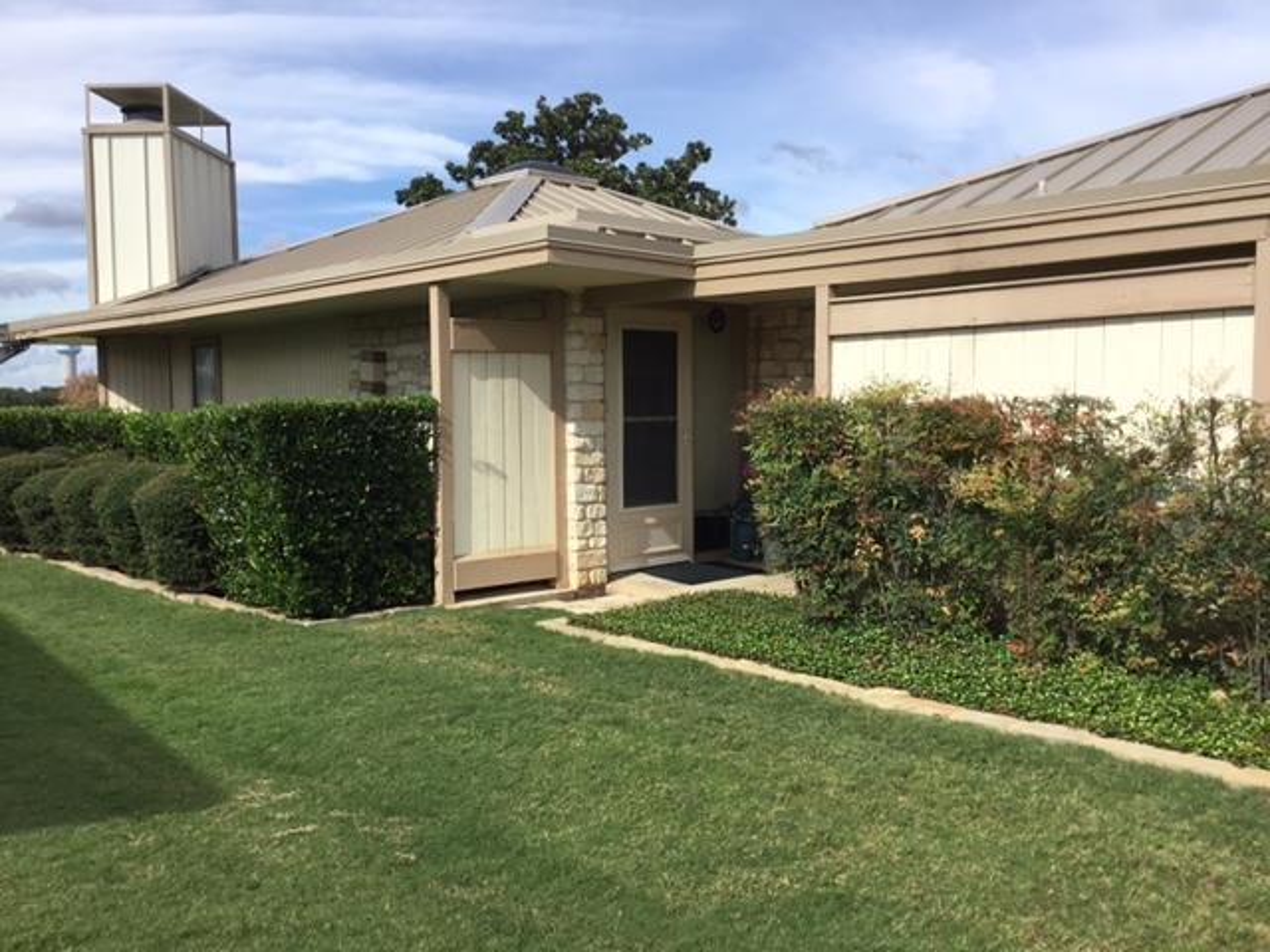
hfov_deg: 58.4
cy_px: 476
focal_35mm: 31
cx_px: 635
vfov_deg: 45.4
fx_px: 1137
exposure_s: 1/1199
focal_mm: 3.3
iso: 25
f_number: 2.4
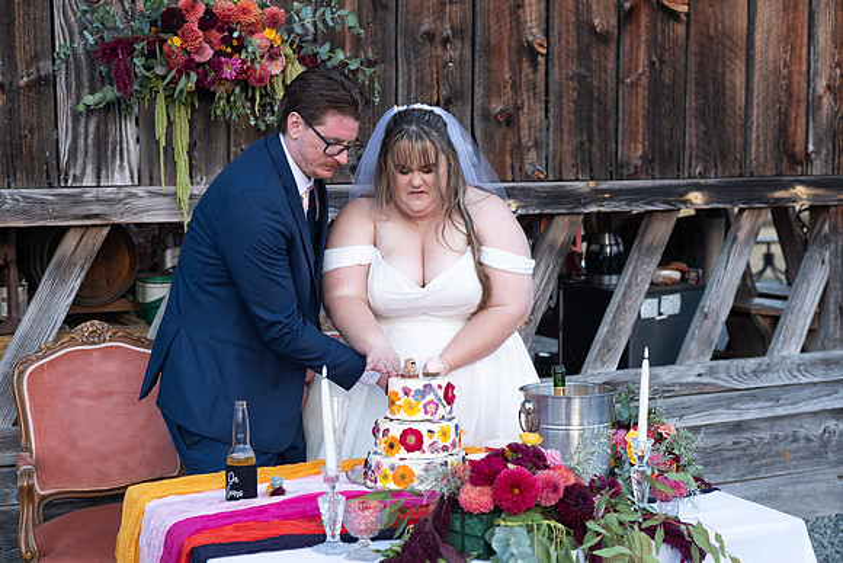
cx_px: 422
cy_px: 282
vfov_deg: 24.6
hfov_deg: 36.2
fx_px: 1288
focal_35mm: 55
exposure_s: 1/320
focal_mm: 55
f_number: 4
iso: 1250
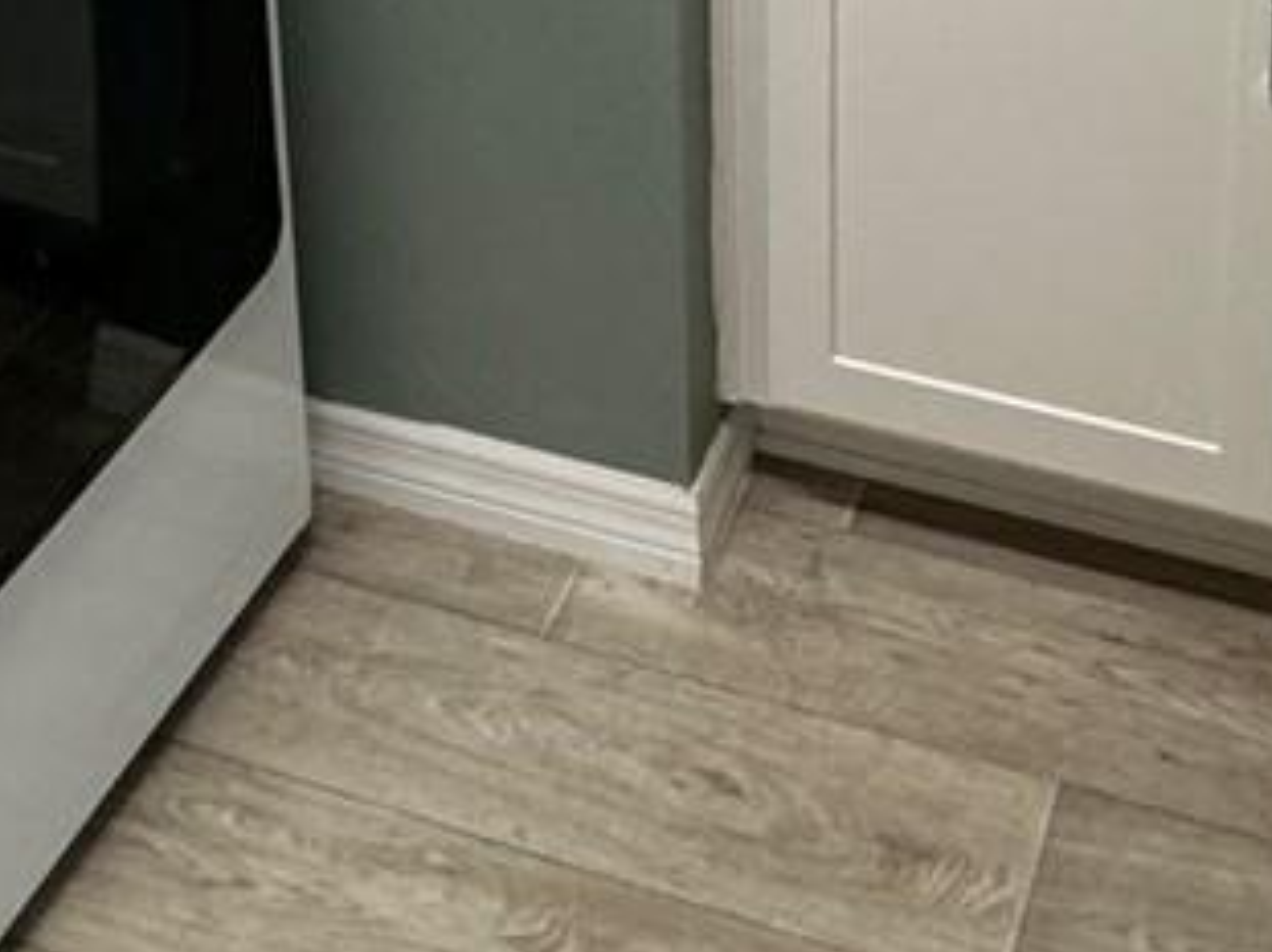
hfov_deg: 27.0
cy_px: -633
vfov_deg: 17.5
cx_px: 605
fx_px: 2645
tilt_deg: -20.9
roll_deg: +2.4
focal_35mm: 72
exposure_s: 1/120
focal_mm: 2.22
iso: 250
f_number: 2.2
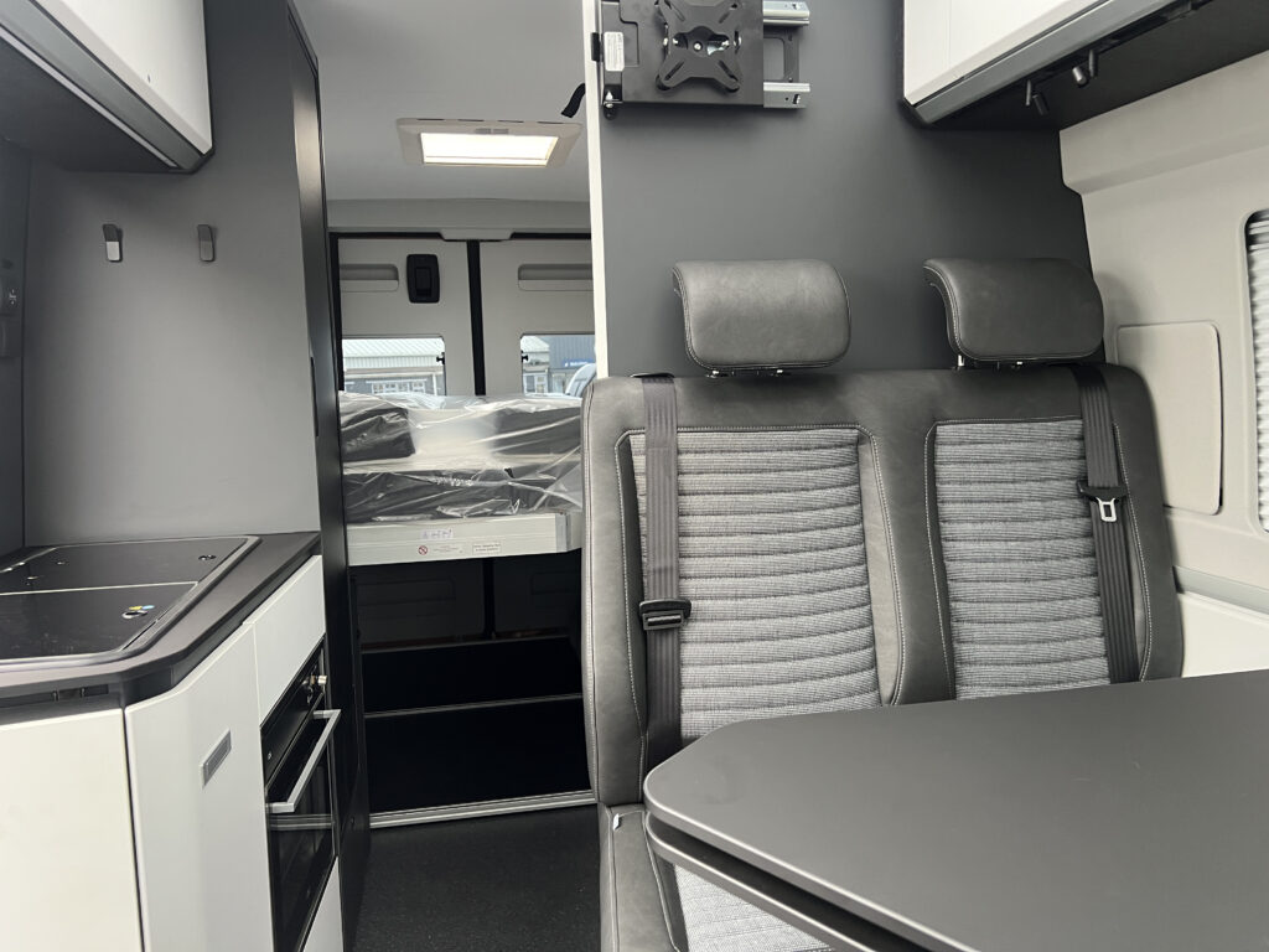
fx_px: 953
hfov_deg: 67.3
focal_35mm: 26
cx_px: 634
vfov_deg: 53.1
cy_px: 476
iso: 200
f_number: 1.5
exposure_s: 1/60
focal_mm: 5.7
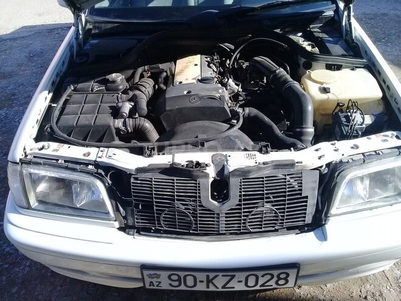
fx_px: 359
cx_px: 200
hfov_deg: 58.4
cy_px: 150
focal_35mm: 31
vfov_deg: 45.4
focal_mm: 3.3
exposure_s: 1/524
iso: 50
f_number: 2.2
+ + + + + + +
= TRY IT =
Set the whole listing down again unchanged, apart from the pictures, which are omitted.

= SOLVED EXERCISE =
hfov_deg: 58.4
cy_px: 476
focal_35mm: 31
cx_px: 635
vfov_deg: 45.4
fx_px: 1137
exposure_s: 1/1199
focal_mm: 3.3
iso: 25
f_number: 2.4
cx_px: 422
cy_px: 282
vfov_deg: 24.6
hfov_deg: 36.2
fx_px: 1288
focal_35mm: 55
exposure_s: 1/320
focal_mm: 55
f_number: 4
iso: 1250
hfov_deg: 27.0
cy_px: -633
vfov_deg: 17.5
cx_px: 605
fx_px: 2645
tilt_deg: -20.9
roll_deg: +2.4
focal_35mm: 72
exposure_s: 1/120
focal_mm: 2.22
iso: 250
f_number: 2.2
fx_px: 953
hfov_deg: 67.3
focal_35mm: 26
cx_px: 634
vfov_deg: 53.1
cy_px: 476
iso: 200
f_number: 1.5
exposure_s: 1/60
focal_mm: 5.7
fx_px: 359
cx_px: 200
hfov_deg: 58.4
cy_px: 150
focal_35mm: 31
vfov_deg: 45.4
focal_mm: 3.3
exposure_s: 1/524
iso: 50
f_number: 2.2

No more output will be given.